I didn't want to fight him. There was no point in it. I was pretty sure I could take him, the way a fighter can sometimes tell with his opponent the first moment he comes in against him. There's no profit in proving something to yourself that you already know.
I said, "Let's forget about it," and I turned to face the girl with the cottoncandy hair.
She was looking at my face and her eyes slid over my right shoulder and widened a little. I guess the soldier had decided to exhibit some muscle about then, because I heard the shooting gallery op say, "Ixnay, soldier. Or I'll have three guards on you before you can say Jesus."
The soldier said something about my mother's marital status and gathered up his girls and left. I wasn't paying any attention. I was looking at the girl called Billie.
You meet a girl like this, who looked as if she had just stepped out of the center-spread of Playboy magazine with her clothes on, and you can damn near feel your lousy fiftytwo-dollar suit grow wrinkles and you wish to God you had shaved later in the day instead of the first thing in the morning.
"He wants to see Rob. A job. Take him, huh?" The shooting gallery op finished his telegram message and this Billie looked at me again and said, "Sure."
I said thanks to the shooting gallery op and Billie and I walked off together.
One of the things I liked about her is that she didn't use that wouldn't-you-like-to-lay-me look that's been handed down for thousands of years. When she looked at me it was straight on. It wasn't cold or to hell with you, buster.

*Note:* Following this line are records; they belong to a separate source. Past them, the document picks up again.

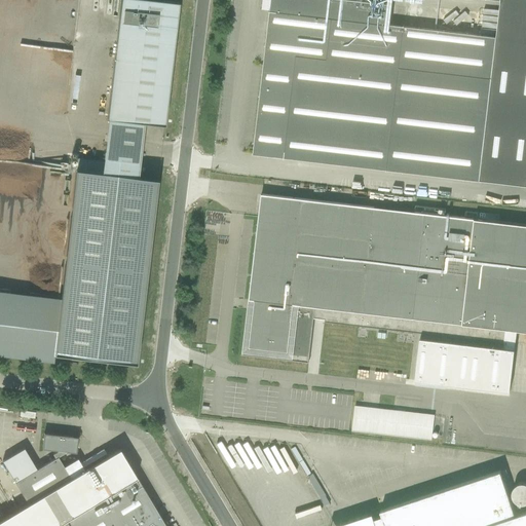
[(179,1),(166,0),(120,0),(107,117),(164,124),(179,1)]
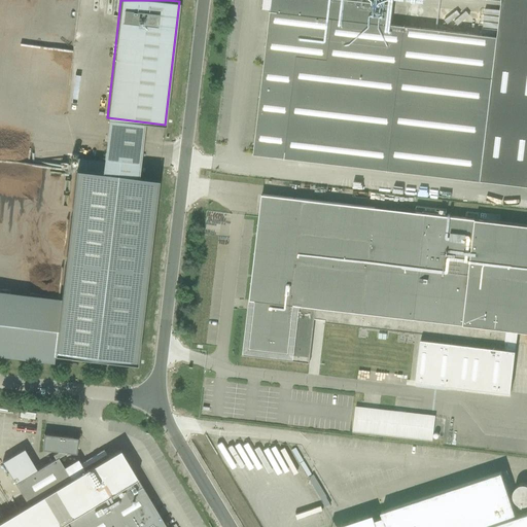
[(480,181),(497,37),(391,25),(393,4),(356,0),(271,0),(253,154),(480,181)]
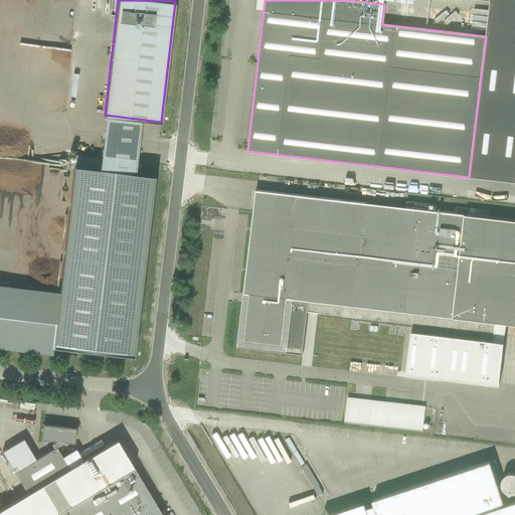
[(58,297),(53,346),(76,349),(104,352),(108,352),(133,355),(154,175),(110,170),(111,164),(102,163),(103,159),(99,159),(99,157),(75,155),(74,166),(58,297)]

It was impersonal and it was honest.
"Billie," I said. "That's a perfect name for a prostitute."
"What's that crack supposed to mean?" A little fire came into her eyes. They were gold-flecked. It was still daylight. That's how I could tell the color of her eyes.
"No inference meant," I said. "That's just the way your name struck me. If I were going to write a book and I wanted a whore in it, I'd call her Billie."
She smiled. "Too stereotyped. Too obvious. I'd fool everyone and call her an old-fashioned name. Like Emily."
I didn't tell her I'd once known a whore named Emily. She hadn't been old-fashioned though.
The barker on the illusion show bally platform was an adenoidal-looking man who used his adenoma-voice as part of his stock in trade. He was spieling to a group of marks about the spider lady.
"She scrabbles, she climbs, she spins a web."
Then I looked at him again. He was looking over his marks at me. I didn't say anything or make a sign. I kept on walking with Billie. But she had noticed.
"Something?" she asked incuriously.
"Uh-uh." There was no sense in telling her that Bill Duff and I once worked in a carny together. That Bill Duff used to hang around my wife like a bee around honey. That Bill Duff lost an eyetooth one night when I lost my patience.